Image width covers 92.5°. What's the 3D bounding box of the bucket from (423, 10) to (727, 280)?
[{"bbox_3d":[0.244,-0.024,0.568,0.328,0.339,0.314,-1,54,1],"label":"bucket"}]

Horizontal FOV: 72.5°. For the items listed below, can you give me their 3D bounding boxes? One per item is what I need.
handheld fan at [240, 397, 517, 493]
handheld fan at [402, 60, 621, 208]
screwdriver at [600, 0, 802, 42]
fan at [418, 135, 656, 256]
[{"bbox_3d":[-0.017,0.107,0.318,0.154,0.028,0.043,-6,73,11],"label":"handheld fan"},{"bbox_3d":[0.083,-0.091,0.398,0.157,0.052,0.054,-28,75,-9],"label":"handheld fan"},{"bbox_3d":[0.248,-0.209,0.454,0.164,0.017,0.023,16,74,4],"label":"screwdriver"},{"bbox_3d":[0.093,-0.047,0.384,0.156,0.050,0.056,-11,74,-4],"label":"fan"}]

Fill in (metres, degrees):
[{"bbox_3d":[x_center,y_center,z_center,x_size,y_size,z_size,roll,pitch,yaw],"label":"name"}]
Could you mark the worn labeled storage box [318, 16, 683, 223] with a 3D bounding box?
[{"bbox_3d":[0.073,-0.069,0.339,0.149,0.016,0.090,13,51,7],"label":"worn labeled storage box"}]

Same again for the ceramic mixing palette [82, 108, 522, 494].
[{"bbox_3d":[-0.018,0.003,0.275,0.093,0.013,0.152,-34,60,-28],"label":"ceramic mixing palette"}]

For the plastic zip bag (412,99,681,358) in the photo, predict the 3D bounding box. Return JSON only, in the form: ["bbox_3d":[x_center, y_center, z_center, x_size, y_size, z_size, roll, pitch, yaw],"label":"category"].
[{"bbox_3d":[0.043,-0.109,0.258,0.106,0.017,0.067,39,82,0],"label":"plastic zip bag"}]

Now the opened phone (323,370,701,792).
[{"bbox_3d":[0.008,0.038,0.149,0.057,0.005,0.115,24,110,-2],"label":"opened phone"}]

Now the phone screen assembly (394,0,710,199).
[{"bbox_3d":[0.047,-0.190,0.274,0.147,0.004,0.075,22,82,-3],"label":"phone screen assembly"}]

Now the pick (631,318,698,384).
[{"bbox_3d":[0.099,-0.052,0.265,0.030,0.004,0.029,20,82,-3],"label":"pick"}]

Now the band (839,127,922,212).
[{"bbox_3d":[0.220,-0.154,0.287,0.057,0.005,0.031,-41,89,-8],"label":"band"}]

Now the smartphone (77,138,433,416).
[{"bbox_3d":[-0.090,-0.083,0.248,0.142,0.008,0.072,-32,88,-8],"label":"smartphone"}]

########

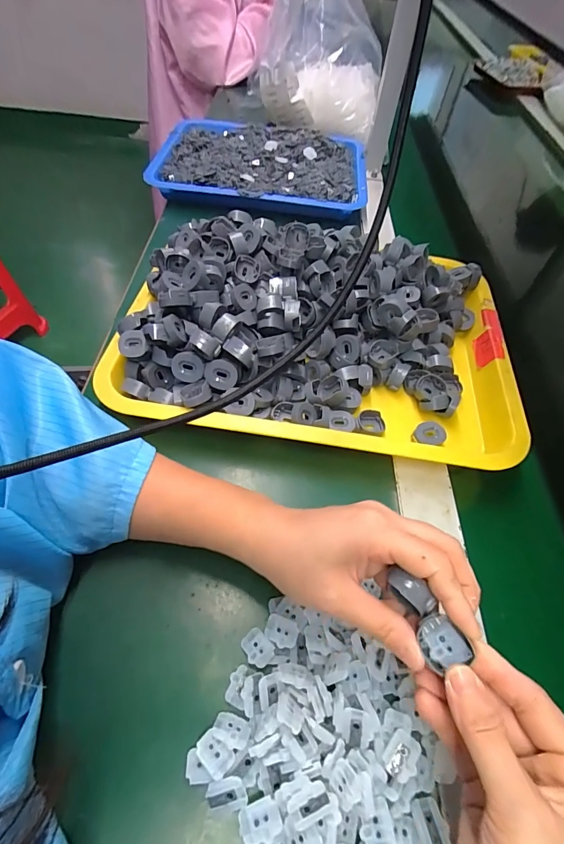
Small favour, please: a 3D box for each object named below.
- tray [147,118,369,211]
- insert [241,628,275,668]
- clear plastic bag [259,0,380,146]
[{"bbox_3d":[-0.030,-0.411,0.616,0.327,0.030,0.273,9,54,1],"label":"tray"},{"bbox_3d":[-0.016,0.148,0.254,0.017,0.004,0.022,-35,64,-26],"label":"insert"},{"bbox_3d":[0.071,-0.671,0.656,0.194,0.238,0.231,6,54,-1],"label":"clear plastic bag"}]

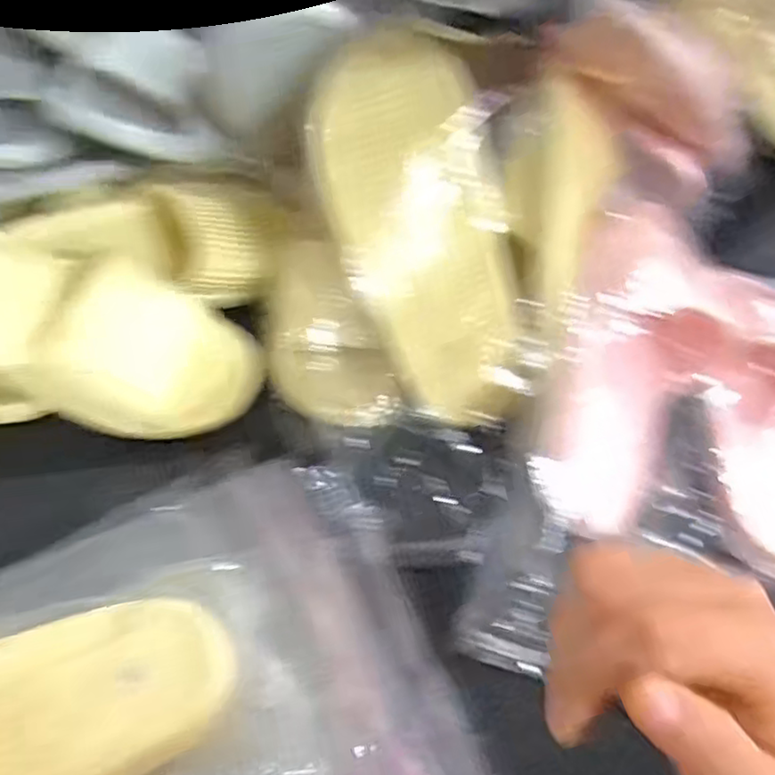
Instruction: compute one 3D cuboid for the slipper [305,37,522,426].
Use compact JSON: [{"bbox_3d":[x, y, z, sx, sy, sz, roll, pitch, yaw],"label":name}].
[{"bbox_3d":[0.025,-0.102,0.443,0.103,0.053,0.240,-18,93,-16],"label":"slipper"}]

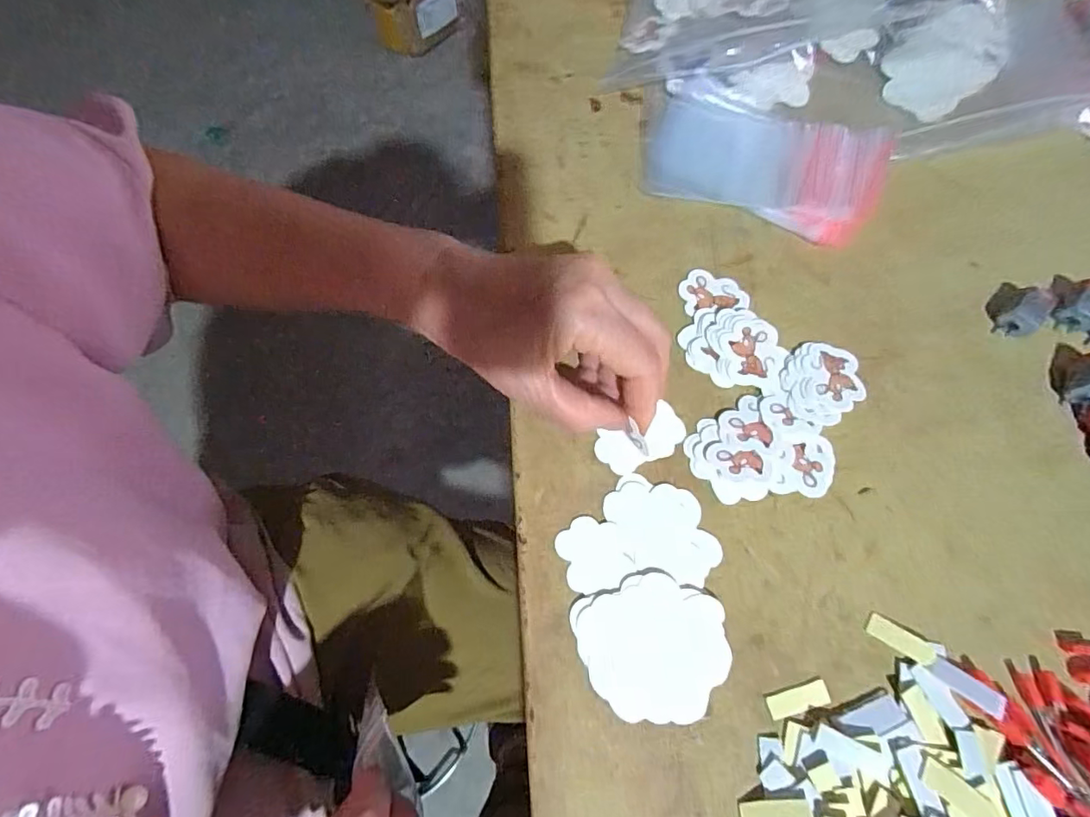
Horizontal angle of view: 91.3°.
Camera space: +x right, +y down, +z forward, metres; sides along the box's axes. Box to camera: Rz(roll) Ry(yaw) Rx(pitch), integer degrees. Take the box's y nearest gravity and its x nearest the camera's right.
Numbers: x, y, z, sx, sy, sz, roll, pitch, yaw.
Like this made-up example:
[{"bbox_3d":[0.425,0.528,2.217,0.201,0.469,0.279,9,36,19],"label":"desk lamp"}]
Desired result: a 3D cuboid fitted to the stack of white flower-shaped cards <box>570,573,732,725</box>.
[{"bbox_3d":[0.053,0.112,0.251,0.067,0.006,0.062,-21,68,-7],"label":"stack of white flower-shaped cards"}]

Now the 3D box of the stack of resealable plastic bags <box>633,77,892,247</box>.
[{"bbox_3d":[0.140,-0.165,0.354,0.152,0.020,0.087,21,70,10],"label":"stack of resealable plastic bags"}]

########

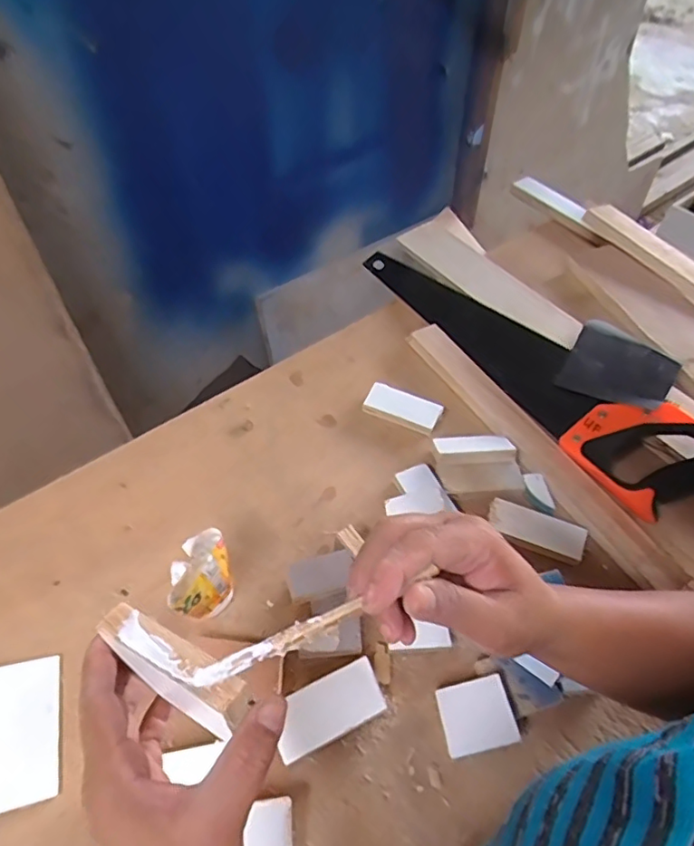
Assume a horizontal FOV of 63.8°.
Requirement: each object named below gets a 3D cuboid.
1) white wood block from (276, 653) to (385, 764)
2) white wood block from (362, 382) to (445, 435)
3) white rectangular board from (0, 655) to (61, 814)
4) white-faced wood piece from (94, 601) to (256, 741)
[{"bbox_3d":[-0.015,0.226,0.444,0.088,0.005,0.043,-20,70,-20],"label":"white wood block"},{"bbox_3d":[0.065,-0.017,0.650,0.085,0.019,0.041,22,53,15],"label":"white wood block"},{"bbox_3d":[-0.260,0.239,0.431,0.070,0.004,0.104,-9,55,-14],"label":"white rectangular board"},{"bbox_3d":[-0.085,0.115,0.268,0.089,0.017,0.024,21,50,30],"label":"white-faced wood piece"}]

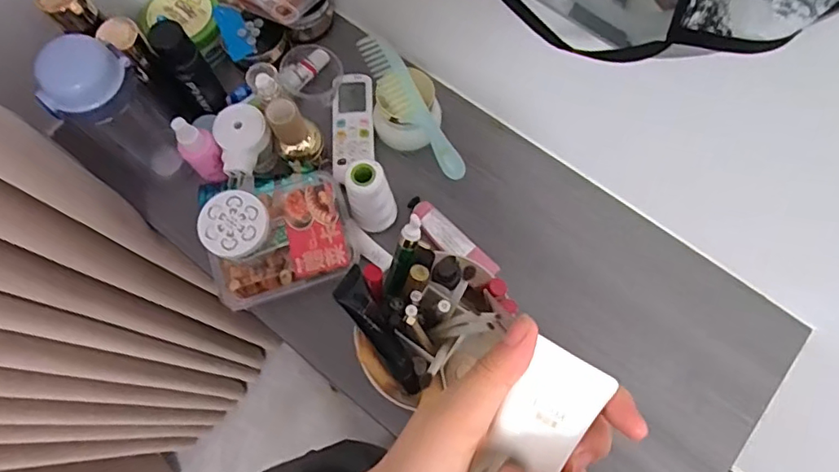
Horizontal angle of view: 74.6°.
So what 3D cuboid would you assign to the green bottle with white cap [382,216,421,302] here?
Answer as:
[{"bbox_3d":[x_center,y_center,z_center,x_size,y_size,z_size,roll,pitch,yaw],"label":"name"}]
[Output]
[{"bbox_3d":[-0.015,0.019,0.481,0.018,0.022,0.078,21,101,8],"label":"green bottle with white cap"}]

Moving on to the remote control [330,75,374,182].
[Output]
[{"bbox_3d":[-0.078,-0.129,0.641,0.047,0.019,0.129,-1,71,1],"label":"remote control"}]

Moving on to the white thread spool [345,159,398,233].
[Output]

########

What you will do: Which lines above carry the string "each"? Copy those lines.

Output below:
Small favour, please: a 3D box for each object named below.
Requirement: each object named below gets a 3D cuboid.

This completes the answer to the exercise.